Data listing START
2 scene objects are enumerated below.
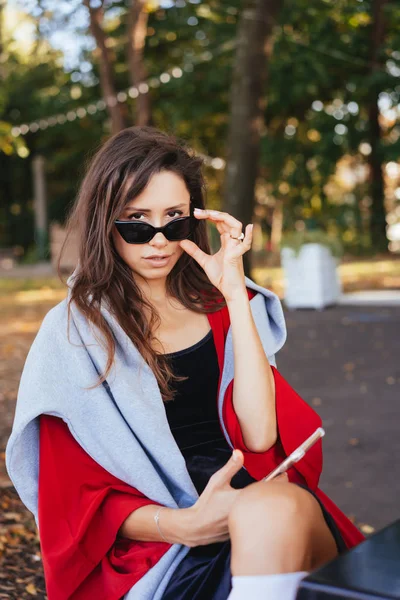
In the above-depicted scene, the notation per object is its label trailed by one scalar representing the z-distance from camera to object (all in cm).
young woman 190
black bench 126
Data listing END
Data listing START
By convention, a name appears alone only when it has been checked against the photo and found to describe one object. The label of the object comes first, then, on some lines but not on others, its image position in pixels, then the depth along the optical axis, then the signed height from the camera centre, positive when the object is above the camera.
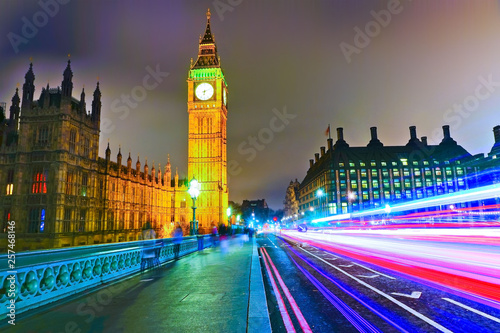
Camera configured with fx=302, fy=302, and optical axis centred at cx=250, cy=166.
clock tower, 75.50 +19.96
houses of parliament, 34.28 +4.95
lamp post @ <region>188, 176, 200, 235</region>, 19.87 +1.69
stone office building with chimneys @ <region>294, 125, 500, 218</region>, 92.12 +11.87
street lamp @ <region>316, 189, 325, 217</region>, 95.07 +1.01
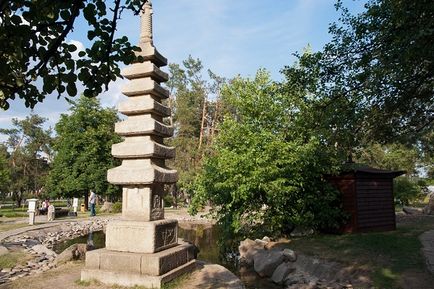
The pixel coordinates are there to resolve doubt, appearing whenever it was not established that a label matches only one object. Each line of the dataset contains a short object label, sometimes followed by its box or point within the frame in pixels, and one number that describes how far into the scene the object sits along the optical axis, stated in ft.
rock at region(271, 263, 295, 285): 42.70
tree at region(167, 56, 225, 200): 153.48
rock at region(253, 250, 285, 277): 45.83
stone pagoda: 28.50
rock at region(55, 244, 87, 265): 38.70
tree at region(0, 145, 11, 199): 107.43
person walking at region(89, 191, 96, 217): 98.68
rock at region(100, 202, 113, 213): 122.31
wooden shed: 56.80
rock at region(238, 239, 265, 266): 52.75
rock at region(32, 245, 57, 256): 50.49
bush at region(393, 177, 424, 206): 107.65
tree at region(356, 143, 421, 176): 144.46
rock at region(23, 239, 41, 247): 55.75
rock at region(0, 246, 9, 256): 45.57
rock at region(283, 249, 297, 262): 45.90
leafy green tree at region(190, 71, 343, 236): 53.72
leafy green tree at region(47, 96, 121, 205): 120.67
Data listing END
Data listing START
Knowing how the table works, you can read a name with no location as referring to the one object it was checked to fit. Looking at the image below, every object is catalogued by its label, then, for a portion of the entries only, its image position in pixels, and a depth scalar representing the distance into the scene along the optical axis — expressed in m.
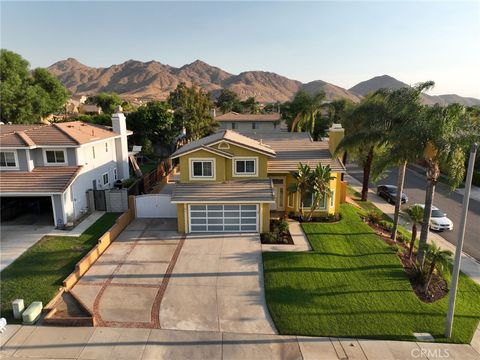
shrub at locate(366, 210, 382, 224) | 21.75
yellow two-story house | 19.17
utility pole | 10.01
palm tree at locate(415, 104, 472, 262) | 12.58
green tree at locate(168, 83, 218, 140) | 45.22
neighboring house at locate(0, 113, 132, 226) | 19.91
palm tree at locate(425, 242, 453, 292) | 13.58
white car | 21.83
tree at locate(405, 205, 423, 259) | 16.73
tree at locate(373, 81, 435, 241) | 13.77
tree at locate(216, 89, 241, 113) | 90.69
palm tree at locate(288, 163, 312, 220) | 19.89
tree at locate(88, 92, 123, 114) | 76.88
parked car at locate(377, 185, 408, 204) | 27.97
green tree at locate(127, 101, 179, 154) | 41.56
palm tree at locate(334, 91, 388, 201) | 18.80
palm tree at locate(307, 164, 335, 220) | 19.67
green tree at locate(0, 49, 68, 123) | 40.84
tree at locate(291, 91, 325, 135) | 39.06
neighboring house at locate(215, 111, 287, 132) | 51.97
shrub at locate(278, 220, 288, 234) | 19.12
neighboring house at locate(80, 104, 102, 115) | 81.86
Data listing END
- **Exercise brief**:
Look above for the line holding "tree at locate(291, 91, 325, 135) | 39.06" and the line holding "neighboring house at locate(80, 104, 102, 115)". Retype both, and every line between them, word for word and nothing else.

- **Completed task**:
tree at locate(291, 91, 325, 135) | 39.06
neighboring house at locate(215, 111, 287, 132) | 51.97
shrub at locate(278, 220, 288, 234) | 19.12
neighboring house at locate(80, 104, 102, 115) | 81.86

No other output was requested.